Applicable Scenarios

  1. Online Platform Bias Research: Extensible to other types of online markets and platforms.
  2. Algorithm Fairness Assessment: Provides new data generation methods for AI system fairness testing.
  3. Policy-Making Support: Provides empirical evidence for labor market fairness policy formulation.
  4. Platform Design Optimization: Guides online platform user interface and recommendation algorithm design.

References

The paper cites 35 relevant references covering important research in online market discrimination, machine learning applications, and human-computer interaction, providing solid theoretical foundation and methodological support for this research.
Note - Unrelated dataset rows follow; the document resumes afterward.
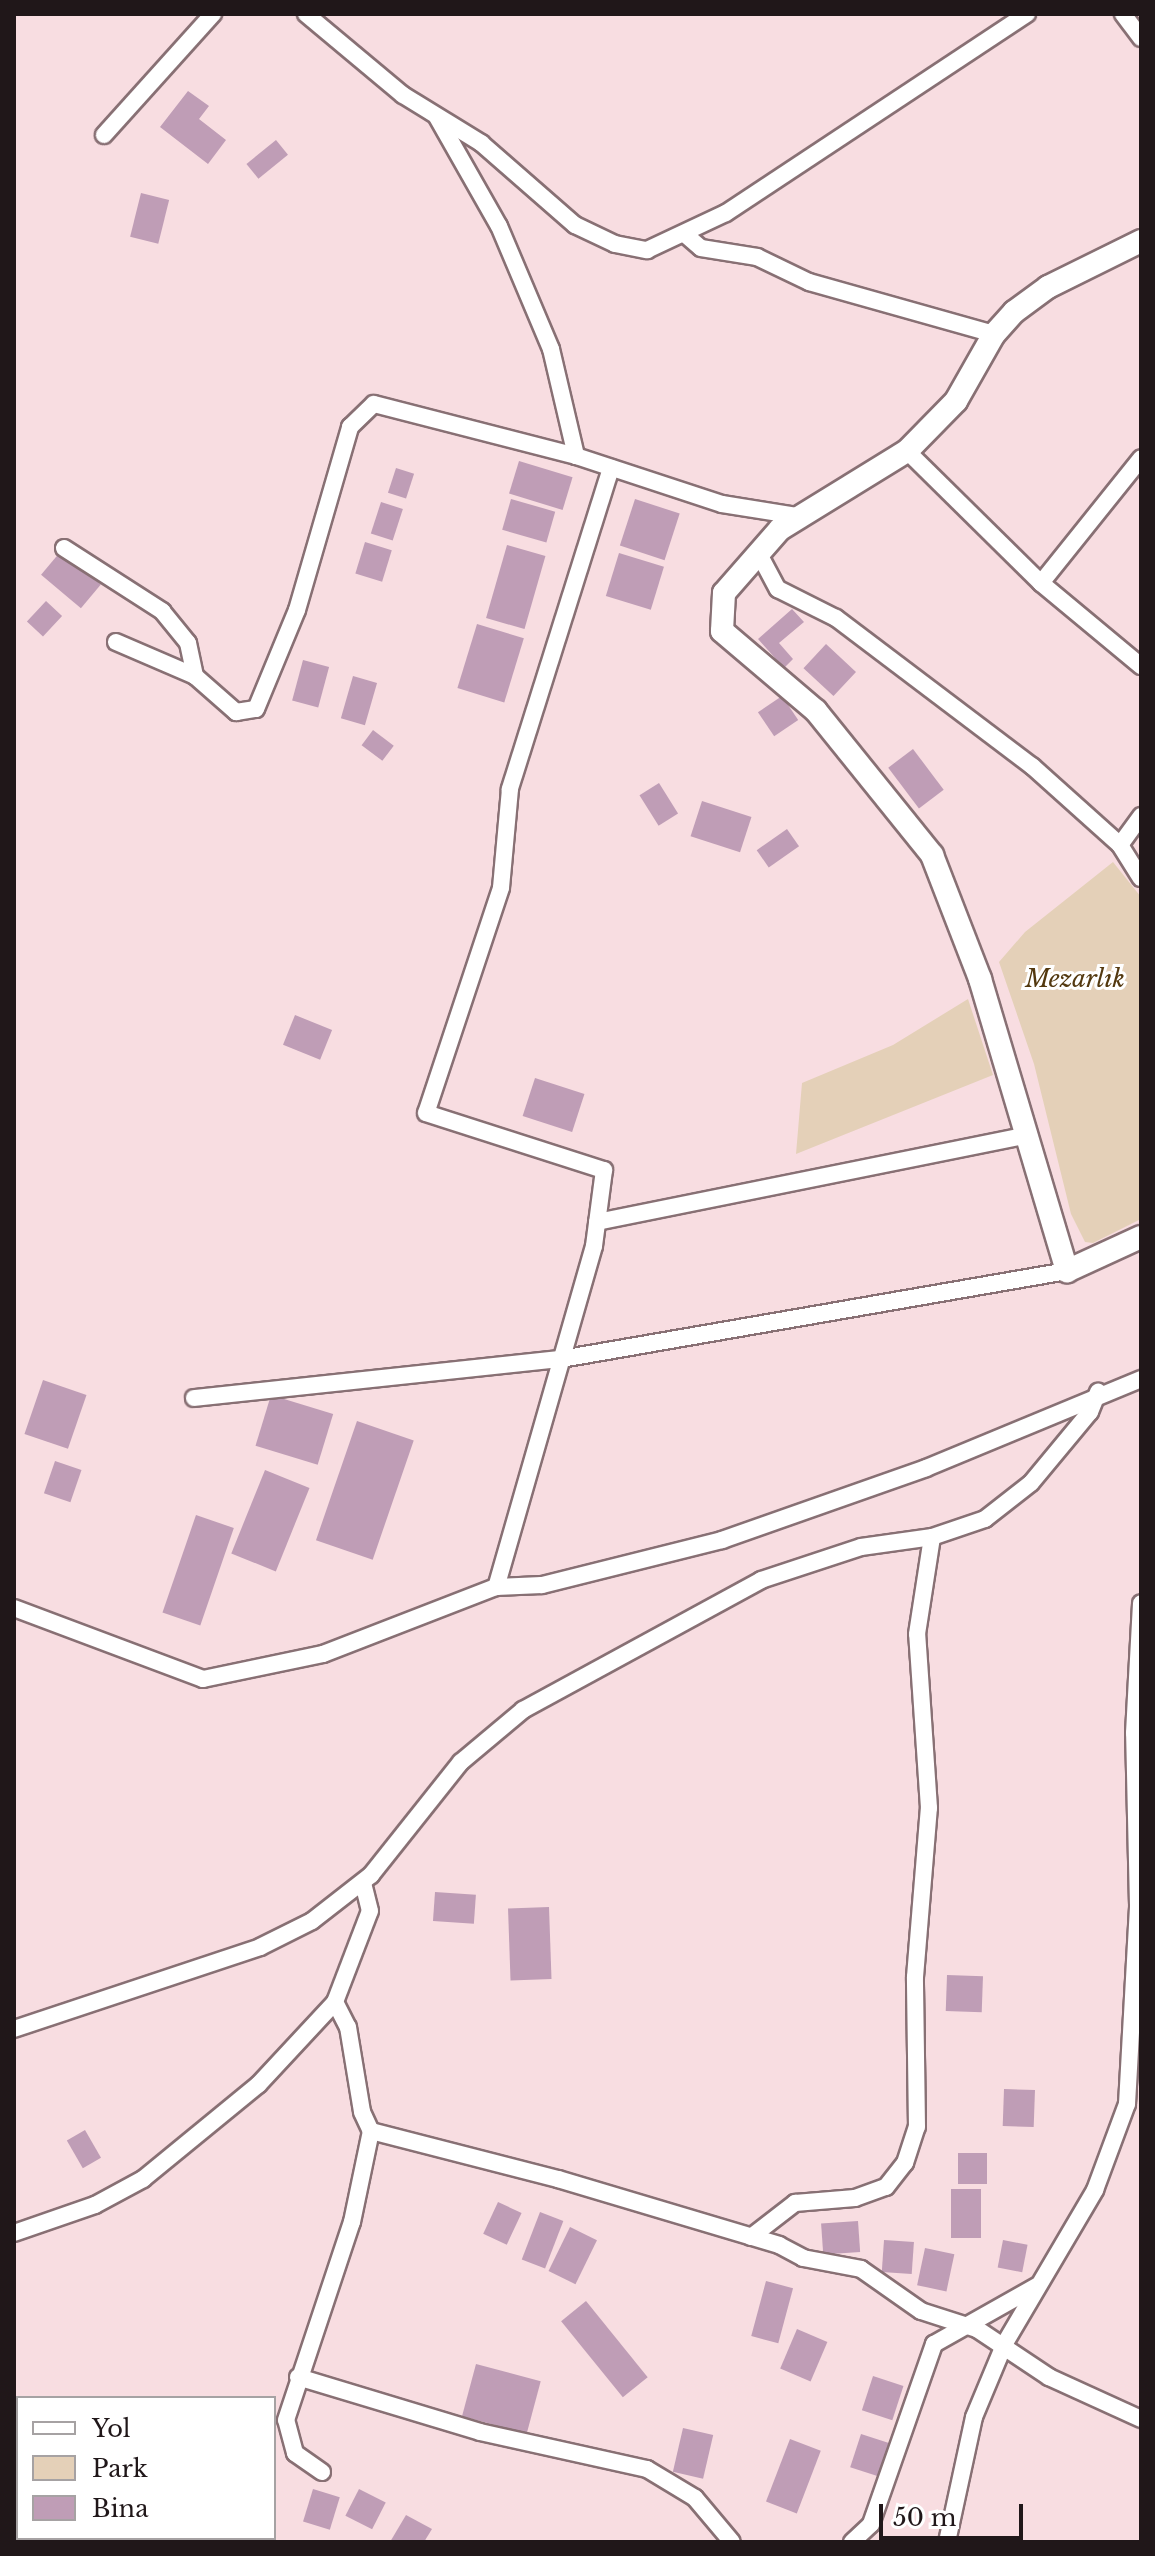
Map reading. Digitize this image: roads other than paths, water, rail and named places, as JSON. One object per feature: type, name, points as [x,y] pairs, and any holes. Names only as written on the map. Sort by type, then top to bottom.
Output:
[{"type":"street","points":[[104,135],[213,14]]},
{"type":"street","points":[[306,14],[437,117],[481,143],[596,237],[647,250],[687,236],[1027,14]]},
{"type":"street","points":[[1123,14],[1141,38]]},
{"type":"street","points":[[437,117],[499,226],[551,349],[576,456]]},
{"type":"street","points":[[687,236],[701,248],[757,257],[809,282],[994,334]]},
{"type":"street","points":[[1067,1271],[980,979],[932,855],[816,711],[722,631],[724,593],[798,516],[907,451],[956,401],[994,334],[1048,287],[1141,241]]},
{"type":"street","points":[[116,642],[195,676],[236,712],[256,709],[305,586],[350,427],[367,406],[386,403],[576,456],[722,504],[798,516]]},
{"type":"street","points":[[907,451],[1041,583],[1141,666]]},
{"type":"street","points":[[1041,583],[1141,458]]},
{"type":"street","points":[[496,1587],[597,1222],[604,1170],[426,1113],[501,888],[510,789],[611,468]]},
{"type":"street","points":[[64,548],[162,611],[188,643],[195,676]]},
{"type":"street","points":[[759,554],[778,589],[836,618],[1032,766],[1120,845],[1141,878]]},
{"type":"street","points":[[1120,845],[1141,816]]},
{"type":"street","points":[[597,1222],[1025,1136]]},
{"type":"street","points":[[194,1398],[561,1359],[1067,1271],[1141,1237]]},
{"type":"street","points":[[14,1608],[203,1679],[323,1654],[496,1587],[542,1585],[722,1540],[926,1468],[1098,1392],[1141,1379]]},
{"type":"street","points":[[14,2029],[260,1947],[312,1921],[363,1883],[461,1762],[546,1696],[761,1580],[861,1547],[932,1537],[968,1527],[1017,1497],[1090,1412],[1098,1392]]},
{"type":"street","points":[[751,2237],[795,2203],[865,2197],[886,2187],[905,2163],[917,2127],[915,1977],[929,1808],[917,1634],[932,1537]]},
{"type":"street","points":[[947,2542],[962,2457],[1005,2343],[1045,2280],[1117,2141],[1133,2067],[1141,1603]]},
{"type":"street","points":[[14,2233],[95,2205],[166,2164],[258,2085],[335,2002],[370,1911],[363,1883]]},
{"type":"street","points":[[322,2472],[295,2453],[286,2436],[298,2377],[352,2222],[371,2131],[362,2112],[348,2027],[335,2002]]},
{"type":"street","points":[[371,2131],[751,2237],[803,2258],[861,2269],[921,2311],[1005,2343],[1049,2377],[1141,2419]]},
{"type":"street","points":[[852,2542],[871,2524],[927,2354],[943,2336],[1045,2280]]},
{"type":"street","points":[[298,2377],[503,2438],[647,2469],[695,2498],[732,2542]]},
{"type":"park label","name":"Mezarlık","points":[[1075,979]]}]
Overall Assessment: This is a high-quality research paper with significant methodological innovation. Through RAG-LLM technology achieving precise variable control, it opens new pathways for online bias research. The research findings have important theoretical and practical significance, contributing positively to promoting fairness in online labor markets. Despite some limitations, it represents an important contribution to the field.